Goal>
In the listing below, take the lines from the one containing "city: Hoogezand" through the one containing "region: Idaho", and write them out again with "latitude" changed to "lat" and nothing else altered.

Data supplied>
........

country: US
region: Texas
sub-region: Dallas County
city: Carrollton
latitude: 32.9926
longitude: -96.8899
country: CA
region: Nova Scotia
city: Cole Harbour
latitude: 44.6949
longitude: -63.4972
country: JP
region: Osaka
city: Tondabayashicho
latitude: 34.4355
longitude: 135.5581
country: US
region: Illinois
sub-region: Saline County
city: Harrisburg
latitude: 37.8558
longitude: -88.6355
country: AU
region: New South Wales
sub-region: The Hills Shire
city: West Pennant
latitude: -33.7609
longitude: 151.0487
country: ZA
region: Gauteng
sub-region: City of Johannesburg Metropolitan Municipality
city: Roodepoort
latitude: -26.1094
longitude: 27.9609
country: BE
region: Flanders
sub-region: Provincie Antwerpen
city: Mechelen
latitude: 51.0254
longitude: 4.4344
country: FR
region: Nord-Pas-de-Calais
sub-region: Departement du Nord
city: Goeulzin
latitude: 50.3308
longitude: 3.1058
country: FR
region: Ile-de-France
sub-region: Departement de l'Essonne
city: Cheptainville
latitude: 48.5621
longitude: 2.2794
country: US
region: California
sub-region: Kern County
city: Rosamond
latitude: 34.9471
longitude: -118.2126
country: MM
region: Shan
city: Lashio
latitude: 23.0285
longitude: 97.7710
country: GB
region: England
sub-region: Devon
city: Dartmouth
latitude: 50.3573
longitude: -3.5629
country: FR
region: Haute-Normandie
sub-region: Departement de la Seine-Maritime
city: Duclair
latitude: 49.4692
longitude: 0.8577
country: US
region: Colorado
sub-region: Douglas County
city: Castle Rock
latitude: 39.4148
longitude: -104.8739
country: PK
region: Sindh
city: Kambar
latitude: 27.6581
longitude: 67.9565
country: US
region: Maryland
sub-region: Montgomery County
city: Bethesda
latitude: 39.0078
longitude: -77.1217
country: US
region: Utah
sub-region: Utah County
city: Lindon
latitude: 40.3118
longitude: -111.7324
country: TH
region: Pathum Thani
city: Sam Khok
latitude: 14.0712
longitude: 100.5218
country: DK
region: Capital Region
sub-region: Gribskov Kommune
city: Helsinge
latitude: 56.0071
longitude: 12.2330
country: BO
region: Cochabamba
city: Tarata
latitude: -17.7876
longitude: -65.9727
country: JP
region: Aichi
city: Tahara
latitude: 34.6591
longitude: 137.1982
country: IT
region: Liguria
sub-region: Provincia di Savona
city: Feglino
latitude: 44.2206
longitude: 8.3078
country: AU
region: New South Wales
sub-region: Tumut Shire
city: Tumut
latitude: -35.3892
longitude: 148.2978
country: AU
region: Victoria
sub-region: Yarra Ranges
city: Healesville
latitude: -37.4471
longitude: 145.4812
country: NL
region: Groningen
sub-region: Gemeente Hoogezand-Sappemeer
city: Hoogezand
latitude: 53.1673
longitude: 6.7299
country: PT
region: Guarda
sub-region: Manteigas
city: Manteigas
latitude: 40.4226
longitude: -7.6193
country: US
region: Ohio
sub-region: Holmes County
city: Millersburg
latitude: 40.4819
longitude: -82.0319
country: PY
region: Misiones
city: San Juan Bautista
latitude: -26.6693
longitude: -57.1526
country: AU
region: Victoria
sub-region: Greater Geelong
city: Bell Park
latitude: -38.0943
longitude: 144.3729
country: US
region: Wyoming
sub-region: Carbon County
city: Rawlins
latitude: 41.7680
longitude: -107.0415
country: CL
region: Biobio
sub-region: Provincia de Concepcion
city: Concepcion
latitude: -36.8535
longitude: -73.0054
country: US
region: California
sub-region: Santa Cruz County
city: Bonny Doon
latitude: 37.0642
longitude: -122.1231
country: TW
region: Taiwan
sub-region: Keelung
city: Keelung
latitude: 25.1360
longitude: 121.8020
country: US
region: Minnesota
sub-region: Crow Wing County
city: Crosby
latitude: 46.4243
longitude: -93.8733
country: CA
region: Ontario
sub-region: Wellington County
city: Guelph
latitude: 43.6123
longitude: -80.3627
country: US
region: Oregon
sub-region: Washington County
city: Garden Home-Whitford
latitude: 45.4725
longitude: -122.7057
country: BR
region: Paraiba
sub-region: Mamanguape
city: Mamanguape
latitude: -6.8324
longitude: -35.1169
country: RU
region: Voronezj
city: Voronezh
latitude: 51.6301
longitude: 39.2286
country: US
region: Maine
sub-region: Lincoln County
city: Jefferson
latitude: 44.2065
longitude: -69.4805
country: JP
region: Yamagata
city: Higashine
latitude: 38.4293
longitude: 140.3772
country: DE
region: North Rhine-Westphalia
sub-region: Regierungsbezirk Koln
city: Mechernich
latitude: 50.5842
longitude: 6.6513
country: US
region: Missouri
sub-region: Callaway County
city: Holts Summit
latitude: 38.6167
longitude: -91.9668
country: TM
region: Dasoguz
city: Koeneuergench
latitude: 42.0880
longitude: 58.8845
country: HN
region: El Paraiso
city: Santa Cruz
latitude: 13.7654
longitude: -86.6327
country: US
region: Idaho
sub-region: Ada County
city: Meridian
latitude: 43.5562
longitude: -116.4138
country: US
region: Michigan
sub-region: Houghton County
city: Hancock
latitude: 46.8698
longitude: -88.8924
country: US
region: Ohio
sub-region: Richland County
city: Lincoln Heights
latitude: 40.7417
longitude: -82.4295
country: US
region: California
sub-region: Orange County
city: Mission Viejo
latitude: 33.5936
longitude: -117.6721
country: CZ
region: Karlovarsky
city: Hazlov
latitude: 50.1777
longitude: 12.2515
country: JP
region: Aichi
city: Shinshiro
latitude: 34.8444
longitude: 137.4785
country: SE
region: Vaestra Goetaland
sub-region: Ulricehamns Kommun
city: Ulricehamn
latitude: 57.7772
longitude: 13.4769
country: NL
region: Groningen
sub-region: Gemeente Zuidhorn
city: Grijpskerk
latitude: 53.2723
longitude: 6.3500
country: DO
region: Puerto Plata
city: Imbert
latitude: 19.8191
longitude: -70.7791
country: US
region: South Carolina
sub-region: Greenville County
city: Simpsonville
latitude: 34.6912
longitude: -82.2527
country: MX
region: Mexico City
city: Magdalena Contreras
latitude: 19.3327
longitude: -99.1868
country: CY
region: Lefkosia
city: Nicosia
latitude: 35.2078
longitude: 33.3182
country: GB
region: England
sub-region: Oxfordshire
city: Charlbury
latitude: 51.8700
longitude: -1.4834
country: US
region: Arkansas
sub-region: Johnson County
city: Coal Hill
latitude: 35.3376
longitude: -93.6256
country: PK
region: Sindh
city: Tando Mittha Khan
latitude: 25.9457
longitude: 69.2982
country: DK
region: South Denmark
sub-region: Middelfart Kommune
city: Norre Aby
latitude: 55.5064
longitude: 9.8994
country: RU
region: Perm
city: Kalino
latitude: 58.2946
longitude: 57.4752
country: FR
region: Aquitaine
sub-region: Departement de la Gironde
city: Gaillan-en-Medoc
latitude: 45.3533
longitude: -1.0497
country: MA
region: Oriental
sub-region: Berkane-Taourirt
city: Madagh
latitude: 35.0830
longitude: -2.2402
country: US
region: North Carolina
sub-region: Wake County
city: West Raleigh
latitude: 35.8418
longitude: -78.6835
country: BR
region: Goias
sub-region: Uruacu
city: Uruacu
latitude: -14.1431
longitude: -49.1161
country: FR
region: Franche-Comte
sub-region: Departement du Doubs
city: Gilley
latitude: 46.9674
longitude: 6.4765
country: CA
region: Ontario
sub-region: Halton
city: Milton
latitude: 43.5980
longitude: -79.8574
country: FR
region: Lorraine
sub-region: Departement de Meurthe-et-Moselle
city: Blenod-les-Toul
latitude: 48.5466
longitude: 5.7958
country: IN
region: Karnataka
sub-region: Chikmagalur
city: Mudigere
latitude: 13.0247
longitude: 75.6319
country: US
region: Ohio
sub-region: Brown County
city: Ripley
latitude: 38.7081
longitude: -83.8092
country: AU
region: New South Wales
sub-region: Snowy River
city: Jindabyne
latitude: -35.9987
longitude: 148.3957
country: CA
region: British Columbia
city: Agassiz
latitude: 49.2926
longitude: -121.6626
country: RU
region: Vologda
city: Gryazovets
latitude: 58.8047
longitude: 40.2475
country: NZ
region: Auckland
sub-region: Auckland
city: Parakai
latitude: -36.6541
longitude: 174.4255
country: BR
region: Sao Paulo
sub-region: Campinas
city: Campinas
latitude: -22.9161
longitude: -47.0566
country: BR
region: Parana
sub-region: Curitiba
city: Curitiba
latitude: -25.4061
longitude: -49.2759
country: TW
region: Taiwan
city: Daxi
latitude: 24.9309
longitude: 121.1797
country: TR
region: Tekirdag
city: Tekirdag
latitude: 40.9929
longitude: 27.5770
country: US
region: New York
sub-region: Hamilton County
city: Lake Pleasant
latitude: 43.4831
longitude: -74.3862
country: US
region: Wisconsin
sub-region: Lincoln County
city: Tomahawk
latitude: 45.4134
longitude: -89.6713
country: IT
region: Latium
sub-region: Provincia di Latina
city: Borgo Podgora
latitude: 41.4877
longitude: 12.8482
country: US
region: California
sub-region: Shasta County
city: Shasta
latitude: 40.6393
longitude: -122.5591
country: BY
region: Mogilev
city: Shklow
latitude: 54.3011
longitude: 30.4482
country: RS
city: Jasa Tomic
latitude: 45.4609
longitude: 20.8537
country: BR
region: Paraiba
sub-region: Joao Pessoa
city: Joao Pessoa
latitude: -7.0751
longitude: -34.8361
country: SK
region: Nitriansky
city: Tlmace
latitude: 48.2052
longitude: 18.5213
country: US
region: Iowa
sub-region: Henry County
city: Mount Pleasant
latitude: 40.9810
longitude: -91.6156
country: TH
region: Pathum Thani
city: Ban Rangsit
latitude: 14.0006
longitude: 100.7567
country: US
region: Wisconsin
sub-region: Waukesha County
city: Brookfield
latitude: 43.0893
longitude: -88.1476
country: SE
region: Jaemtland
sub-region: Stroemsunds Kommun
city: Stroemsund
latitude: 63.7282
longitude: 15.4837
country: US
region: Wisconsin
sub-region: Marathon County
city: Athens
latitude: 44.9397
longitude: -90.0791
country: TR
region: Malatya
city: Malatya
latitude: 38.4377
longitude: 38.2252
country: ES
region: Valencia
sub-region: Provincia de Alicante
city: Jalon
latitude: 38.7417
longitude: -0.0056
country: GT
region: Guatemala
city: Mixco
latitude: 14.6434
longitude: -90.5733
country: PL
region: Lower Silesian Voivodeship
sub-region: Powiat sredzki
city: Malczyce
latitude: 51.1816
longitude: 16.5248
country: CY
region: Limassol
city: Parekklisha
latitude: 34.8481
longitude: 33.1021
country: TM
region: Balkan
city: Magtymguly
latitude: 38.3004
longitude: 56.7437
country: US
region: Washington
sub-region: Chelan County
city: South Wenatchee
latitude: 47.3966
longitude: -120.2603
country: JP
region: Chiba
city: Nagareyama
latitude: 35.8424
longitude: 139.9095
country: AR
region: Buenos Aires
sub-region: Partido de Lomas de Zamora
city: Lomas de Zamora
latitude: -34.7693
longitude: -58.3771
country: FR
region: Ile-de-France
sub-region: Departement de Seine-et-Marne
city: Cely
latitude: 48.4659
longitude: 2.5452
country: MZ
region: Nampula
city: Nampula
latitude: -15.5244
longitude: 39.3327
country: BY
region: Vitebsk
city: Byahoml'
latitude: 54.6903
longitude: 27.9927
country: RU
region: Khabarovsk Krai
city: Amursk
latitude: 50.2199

........

Complete answer>
city: Hoogezand
lat: 53.1673
longitude: 6.7299
country: PT
region: Guarda
sub-region: Manteigas
city: Manteigas
lat: 40.4226
longitude: -7.6193
country: US
region: Ohio
sub-region: Holmes County
city: Millersburg
lat: 40.4819
longitude: -82.0319
country: PY
region: Misiones
city: San Juan Bautista
lat: -26.6693
longitude: -57.1526
country: AU
region: Victoria
sub-region: Greater Geelong
city: Bell Park
lat: -38.0943
longitude: 144.3729
country: US
region: Wyoming
sub-region: Carbon County
city: Rawlins
lat: 41.7680
longitude: -107.0415
country: CL
region: Biobio
sub-region: Provincia de Concepcion
city: Concepcion
lat: -36.8535
longitude: -73.0054
country: US
region: California
sub-region: Santa Cruz County
city: Bonny Doon
lat: 37.0642
longitude: -122.1231
country: TW
region: Taiwan
sub-region: Keelung
city: Keelung
lat: 25.1360
longitude: 121.8020
country: US
region: Minnesota
sub-region: Crow Wing County
city: Crosby
lat: 46.4243
longitude: -93.8733
country: CA
region: Ontario
sub-region: Wellington County
city: Guelph
lat: 43.6123
longitude: -80.3627
country: US
region: Oregon
sub-region: Washington County
city: Garden Home-Whitford
lat: 45.4725
longitude: -122.7057
country: BR
region: Paraiba
sub-region: Mamanguape
city: Mamanguape
lat: -6.8324
longitude: -35.1169
country: RU
region: Voronezj
city: Voronezh
lat: 51.6301
longitude: 39.2286
country: US
region: Maine
sub-region: Lincoln County
city: Jefferson
lat: 44.2065
longitude: -69.4805
country: JP
region: Yamagata
city: Higashine
lat: 38.4293
longitude: 140.3772
country: DE
region: North Rhine-Westphalia
sub-region: Regierungsbezirk Koln
city: Mechernich
lat: 50.5842
longitude: 6.6513
country: US
region: Missouri
sub-region: Callaway County
city: Holts Summit
lat: 38.6167
longitude: -91.9668
country: TM
region: Dasoguz
city: Koeneuergench
lat: 42.0880
longitude: 58.8845
country: HN
region: El Paraiso
city: Santa Cruz
lat: 13.7654
longitude: -86.6327
country: US
region: Idaho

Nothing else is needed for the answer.